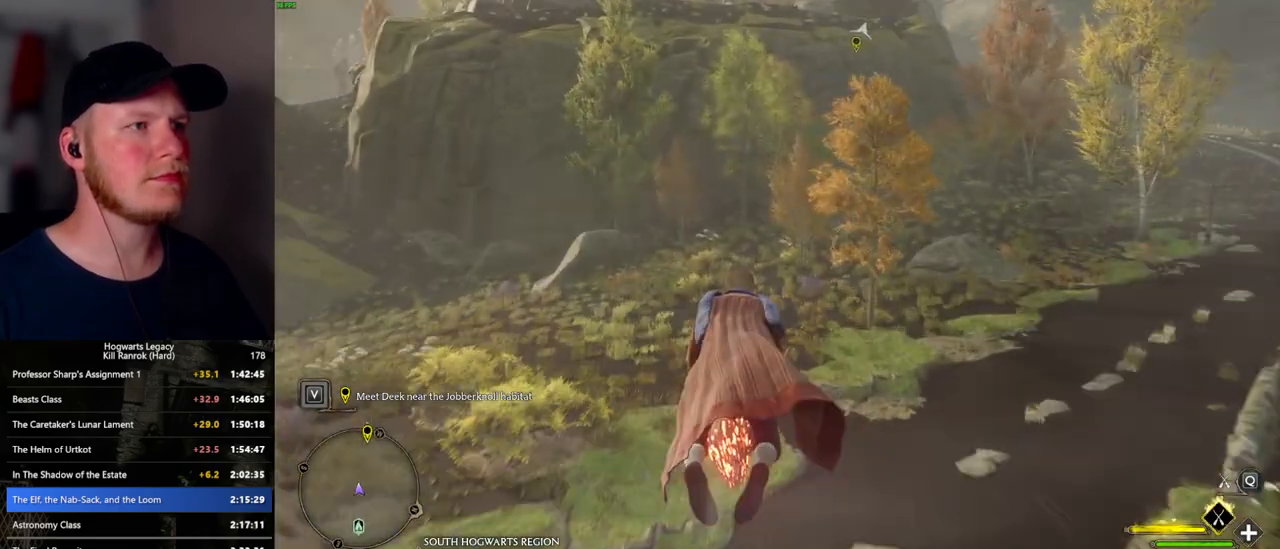
{"keys": ["space", "w"], "mouse": ["left"], "events": [[50, "space", "down"], [150, "space", "up"], [250, "space", "down"], [350, "space", "up"], [450, "space", "down"]]}
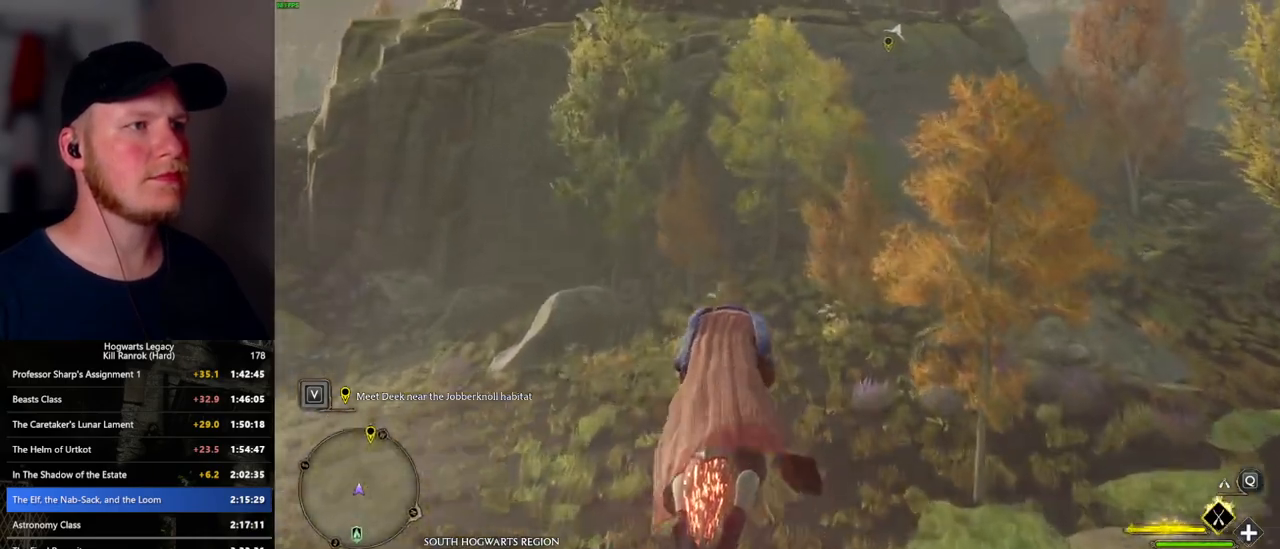
{"keys": ["w"], "mouse": ["left"], "events": [[33, "space", "up"], [150, "space", "down"], [233, "space", "up"], [350, "space", "down"], [433, "space", "up"]]}
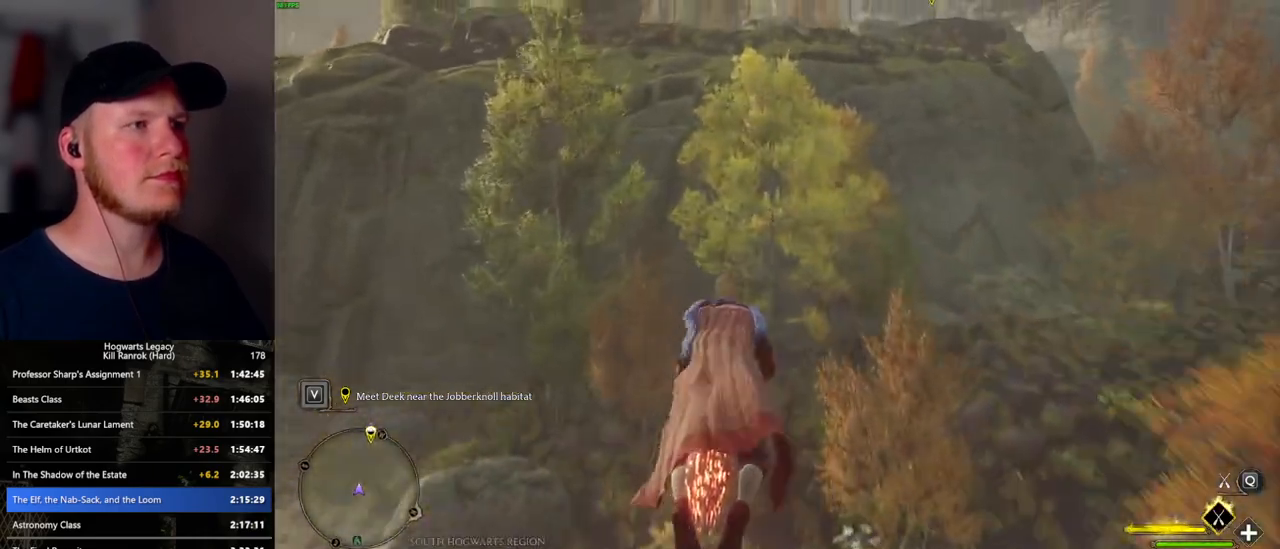
{"keys": ["w"], "mouse": ["left"], "events": [[33, "space", "down"], [117, "space", "up"], [200, "space", "down"], [300, "space", "up"], [383, "space", "down"], [433, "space", "up"]]}
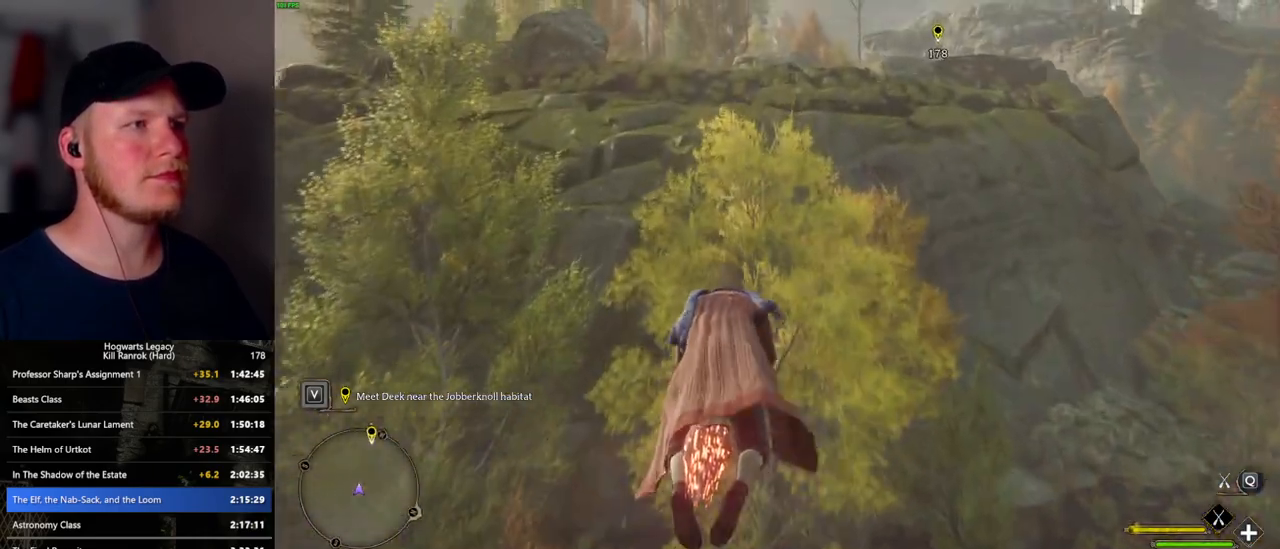
{"keys": ["space", "w"], "mouse": ["left"], "events": [[67, "space", "down"], [150, "space", "up"], [250, "space", "down"]]}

◆ PROBLEM
Go through the listing above and write it out again exactly, dropping the pictures.

◆ EXERCISE RESPONSE
{"keys": ["space", "w"], "mouse": ["left"], "events": [[50, "space", "down"], [150, "space", "up"], [250, "space", "down"], [350, "space", "up"], [450, "space", "down"]]}
{"keys": ["w"], "mouse": ["left"], "events": [[33, "space", "up"], [150, "space", "down"], [233, "space", "up"], [350, "space", "down"], [433, "space", "up"]]}
{"keys": ["w"], "mouse": ["left"], "events": [[33, "space", "down"], [117, "space", "up"], [200, "space", "down"], [300, "space", "up"], [383, "space", "down"], [433, "space", "up"]]}
{"keys": ["space", "w"], "mouse": ["left"], "events": [[67, "space", "down"], [150, "space", "up"], [250, "space", "down"]]}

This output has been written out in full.